--- EXCERPT TO READ ---
Theatre

Snowbound @ Trafalgar Studios, London



cast list
Sam Hazeldine
Katherine Manners
Karl Davies
Sarah Beck Mather
Linda Broughton
Patrick Brennan
Deborah Thomas

directed by
Samantha Potter
Since his mother died, Tom has had to put his life on hold in order to look after his disabled brother Alex. He once had plans to travel, to go to university, but all this has had to wait. His sister Sally has managed to head off to Oxford, to do her own thing, but stoic Tom has stayed put. Then Tom meets Mary and he finds himself falling in love.

Ciaran McConvilles play is ambitious in its aims. It is a study of love and loss: love between men and women; parent and child; between brothers and sisters. It is a play that is unafraid of big emotional scenes, of wringing tears from its audience.

Sam Hazeldine is excellent as solid, dependable Tom. With him everything is measured and calm, he is a man accustomed to putting his own emotional needs aside for the good of others; even when something terrible happens to Mary, he holds it together, remains outwardly cool even if he is dying inside. Karl Davies manages to skirt away from clich in his portrayal of Alex, (who seems to be autistic though it is never explicitly stated) and the final scene between the two of them the roles reversed, the weaker brother trying to save the stronger is truly electric; it packs a tremendous emotional punch.

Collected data
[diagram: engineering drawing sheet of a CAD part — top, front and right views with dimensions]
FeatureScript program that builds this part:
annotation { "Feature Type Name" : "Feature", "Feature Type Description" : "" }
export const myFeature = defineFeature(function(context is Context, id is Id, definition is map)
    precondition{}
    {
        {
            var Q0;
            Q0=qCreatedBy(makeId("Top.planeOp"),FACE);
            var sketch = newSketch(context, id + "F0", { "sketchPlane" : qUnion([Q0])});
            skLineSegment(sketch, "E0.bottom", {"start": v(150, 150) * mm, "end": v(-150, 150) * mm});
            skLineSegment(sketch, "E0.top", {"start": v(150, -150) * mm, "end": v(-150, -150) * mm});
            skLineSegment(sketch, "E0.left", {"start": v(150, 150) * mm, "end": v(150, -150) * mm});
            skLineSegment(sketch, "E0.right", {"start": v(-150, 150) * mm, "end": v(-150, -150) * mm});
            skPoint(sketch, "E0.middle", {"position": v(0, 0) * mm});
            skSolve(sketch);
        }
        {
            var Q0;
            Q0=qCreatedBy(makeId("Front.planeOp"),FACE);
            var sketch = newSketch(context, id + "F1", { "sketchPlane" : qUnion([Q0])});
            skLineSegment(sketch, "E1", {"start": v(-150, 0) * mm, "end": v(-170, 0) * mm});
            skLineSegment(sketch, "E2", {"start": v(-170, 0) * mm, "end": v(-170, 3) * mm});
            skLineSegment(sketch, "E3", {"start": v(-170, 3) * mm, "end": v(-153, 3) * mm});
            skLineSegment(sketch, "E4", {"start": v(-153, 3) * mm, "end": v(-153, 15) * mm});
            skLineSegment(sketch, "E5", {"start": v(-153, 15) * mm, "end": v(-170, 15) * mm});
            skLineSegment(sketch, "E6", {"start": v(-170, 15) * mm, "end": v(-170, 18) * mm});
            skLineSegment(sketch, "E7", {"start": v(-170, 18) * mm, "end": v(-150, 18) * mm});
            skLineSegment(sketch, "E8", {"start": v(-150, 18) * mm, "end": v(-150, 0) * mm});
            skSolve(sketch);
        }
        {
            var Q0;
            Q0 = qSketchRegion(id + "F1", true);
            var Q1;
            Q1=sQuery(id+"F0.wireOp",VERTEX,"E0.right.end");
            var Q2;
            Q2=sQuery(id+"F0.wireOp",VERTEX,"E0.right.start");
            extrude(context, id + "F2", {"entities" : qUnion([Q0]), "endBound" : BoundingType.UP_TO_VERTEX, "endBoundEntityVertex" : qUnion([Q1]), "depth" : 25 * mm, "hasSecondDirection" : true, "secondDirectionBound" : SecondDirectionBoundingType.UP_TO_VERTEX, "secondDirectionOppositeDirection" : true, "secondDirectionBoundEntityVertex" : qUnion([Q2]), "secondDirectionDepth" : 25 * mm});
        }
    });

--- REQUIRED ACTIONS ---
1. Who directed the production covered in the Snowbound review?
2. List every performer named in the cast list of the Snowbound review.
3. Continue the Snowbound theatre review from its last sentence.

--- RESULTS OF THE TASKS ---
1. Samantha Potter

2. Sam Hazeldine, Katherine Manners, Karl Davies, Sarah Beck Mather, Linda Broughton, Patrick Brennan, Deborah Thomas

3.
The supporting cast is equally strong. Katherine Manners rounds out the character of Mary, the kooky, slightly too-good-to-be-true girlfriend, and Patrick Brennan and Deborah Thomas spark nicely off each other as Gerry and Janet, the family friends who feel an obligation towards Tom and his siblings.

McConville writes with a care and clarity that makes one inclined to overlook the play’s occasional lapses into the over-familiar: the crumbling marriage held together through habit; the brother who is simple and yet wise at the same time, seemingly more perceptive than those around him. It is also a little structurally unwieldy, the narrative covers some ten years and contains a number of jarring leaps forward in time.

Though predictable in places, Snowbound contains some moments of real rawness: the mother trying to explain the unexplainable the pain of losing a child to the young, uncomprehending Sally; a tense dinner party where a host of volatile emotions simmer just below the surface, and, of course, that climactic meeting between the two brothers.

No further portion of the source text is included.